* **Records for this exercise**:
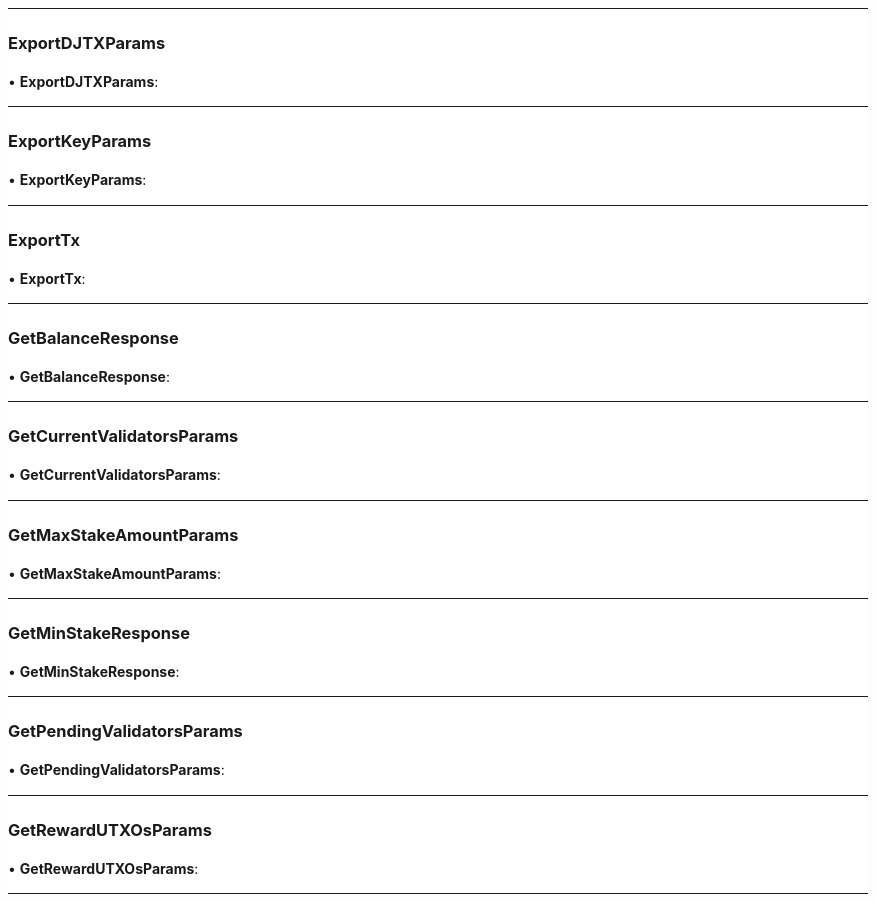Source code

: ___

###  ExportDJTXParams

• **ExportDJTXParams**:

___

###  ExportKeyParams

• **ExportKeyParams**:

___

###  ExportTx

• **ExportTx**:

___

###  GetBalanceResponse

• **GetBalanceResponse**:

___

###  GetCurrentValidatorsParams

• **GetCurrentValidatorsParams**:

___

###  GetMaxStakeAmountParams

• **GetMaxStakeAmountParams**:

___

###  GetMinStakeResponse

• **GetMinStakeResponse**:

___

###  GetPendingValidatorsParams

• **GetPendingValidatorsParams**:

___

###  GetRewardUTXOsParams

• **GetRewardUTXOsParams**:

___
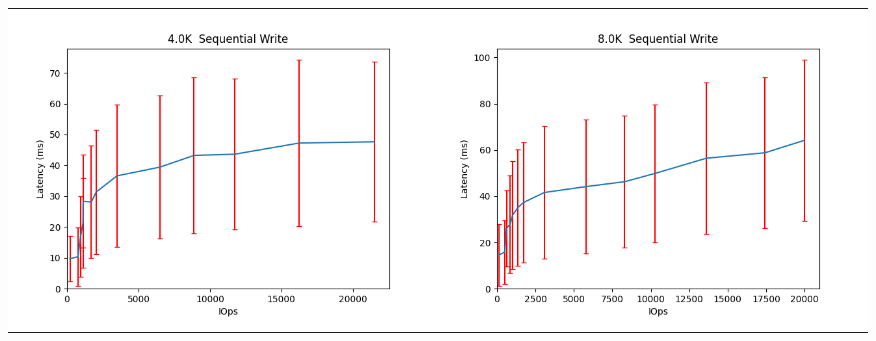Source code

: |||
| :---: | :---: |
|<a name="4096-write"></a>![4.0KK  Sequential Write](plots.250820_091150/4096_write.png)|<a name="8192-write"></a>![8.0KK  Sequential Write](plots.250820_091150/8192_write.png)|
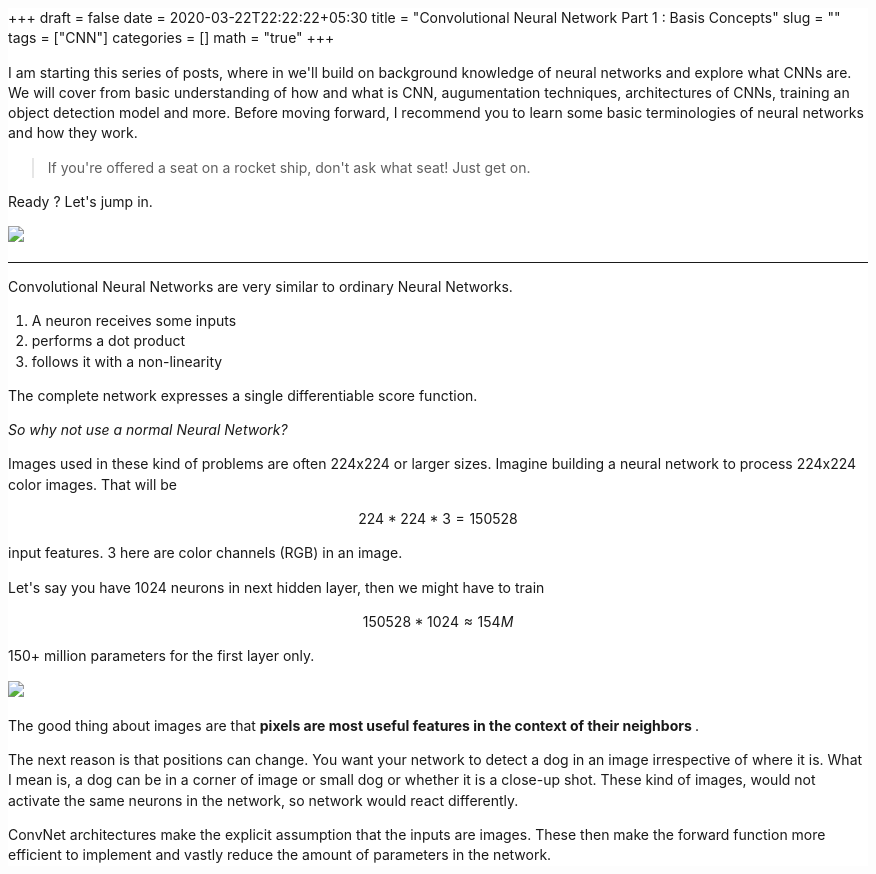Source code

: +++
draft = false
date = 2020-03-22T22:22:22+05:30
title = "Convolutional Neural Network Part 1 : Basis Concepts"
slug = ""
tags = ["CNN"]
categories = []
math = "true"
+++

I am starting this series of posts, where in we'll build on background knowledge of neural networks and explore what CNNs are. We will cover from basic understanding of how and what is CNN, augumentation techniques, architectures of CNNs, training an object detection model and more. Before moving forward, I recommend you to learn some basic terminologies of neural networks and how they work.

> If you're offered a seat on a rocket ship, don't ask what seat! Just get on.

Ready ? Let's jump in.

![](https://media.giphy.com/media/kgFZ6dOUGnYBO/giphy.gif)

<hr>

Convolutional Neural Networks are very similar to ordinary Neural Networks. 

1. A neuron receives some inputs 
2. performs a dot product
3. follows it with a non-linearity 

The complete network expresses a single differentiable score function.

<i>So why not use a normal Neural Network? </i>

Images used in these kind of problems are often 224x224 or larger sizes. Imagine building a neural network to process 224x224 color images. That will be

$$ 224 * 224 * 3 = 150528 $$ 

input features. 3 here are color channels (RGB) in an image.

Let's say you have 1024 neurons in next hidden layer, then we might have to train 

$$ 150528 * 1024 \approx 154M $$

150+ million parameters for the first layer only. 

![](https://media.giphy.com/media/keZhECYHtGty4Jh1Vo/giphy.gif)


The good thing about images are that <b> pixels are most useful features in the context of their neighbors </b>.

The next reason is that positions can change. You want your network to detect a dog in an image irrespective of where it is. What I mean is, a dog can be in a corner of image or small dog or whether it is a close-up shot.
These kind of images, would not activate the same neurons in the network, so network would react differently.   

ConvNet architectures make the explicit assumption that the inputs are images. These then make the forward function more efficient to implement and vastly reduce the amount of parameters in the network.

* **What you are asked to do**:
Could you repeat every row above word for word, leaving out the pictures?

* **Task answer**:
Source code

: ___

###  ExportDJTXParams

• **ExportDJTXParams**:

___

###  ExportKeyParams

• **ExportKeyParams**:

___

###  ExportTx

• **ExportTx**:

___

###  GetBalanceResponse

• **GetBalanceResponse**:

___

###  GetCurrentValidatorsParams

• **GetCurrentValidatorsParams**:

___

###  GetMaxStakeAmountParams

• **GetMaxStakeAmountParams**:

___

###  GetMinStakeResponse

• **GetMinStakeResponse**:

___

###  GetPendingValidatorsParams

• **GetPendingValidatorsParams**:

___

###  GetRewardUTXOsParams

• **GetRewardUTXOsParams**:

___
Source code

: |||
| :---: | :---: |
|<a name="4096-write"></a>![4.0KK  Sequential Write](plots.250820_091150/4096_write.png)|<a name="8192-write"></a>![8.0KK  Sequential Write](plots.250820_091150/8192_write.png)|
Source code

: +++
draft = false
date = 2020-03-22T22:22:22+05:30
title = "Convolutional Neural Network Part 1 : Basis Concepts"
slug = ""
tags = ["CNN"]
categories = []
math = "true"
+++

I am starting this series of posts, where in we'll build on background knowledge of neural networks and explore what CNNs are. We will cover from basic understanding of how and what is CNN, augumentation techniques, architectures of CNNs, training an object detection model and more. Before moving forward, I recommend you to learn some basic terminologies of neural networks and how they work.

> If you're offered a seat on a rocket ship, don't ask what seat! Just get on.

Ready ? Let's jump in.

![](https://media.giphy.com/media/kgFZ6dOUGnYBO/giphy.gif)

<hr>

Convolutional Neural Networks are very similar to ordinary Neural Networks. 

1. A neuron receives some inputs 
2. performs a dot product
3. follows it with a non-linearity 

The complete network expresses a single differentiable score function.

<i>So why not use a normal Neural Network? </i>

Images used in these kind of problems are often 224x224 or larger sizes. Imagine building a neural network to process 224x224 color images. That will be

$$ 224 * 224 * 3 = 150528 $$ 

input features. 3 here are color channels (RGB) in an image.

Let's say you have 1024 neurons in next hidden layer, then we might have to train 

$$ 150528 * 1024 \approx 154M $$

150+ million parameters for the first layer only. 

![](https://media.giphy.com/media/keZhECYHtGty4Jh1Vo/giphy.gif)


The good thing about images are that <b> pixels are most useful features in the context of their neighbors </b>.

The next reason is that positions can change. You want your network to detect a dog in an image irrespective of where it is. What I mean is, a dog can be in a corner of image or small dog or whether it is a close-up shot.
These kind of images, would not activate the same neurons in the network, so network would react differently.   

ConvNet architectures make the explicit assumption that the inputs are images. These then make the forward function more efficient to implement and vastly reduce the amount of parameters in the network.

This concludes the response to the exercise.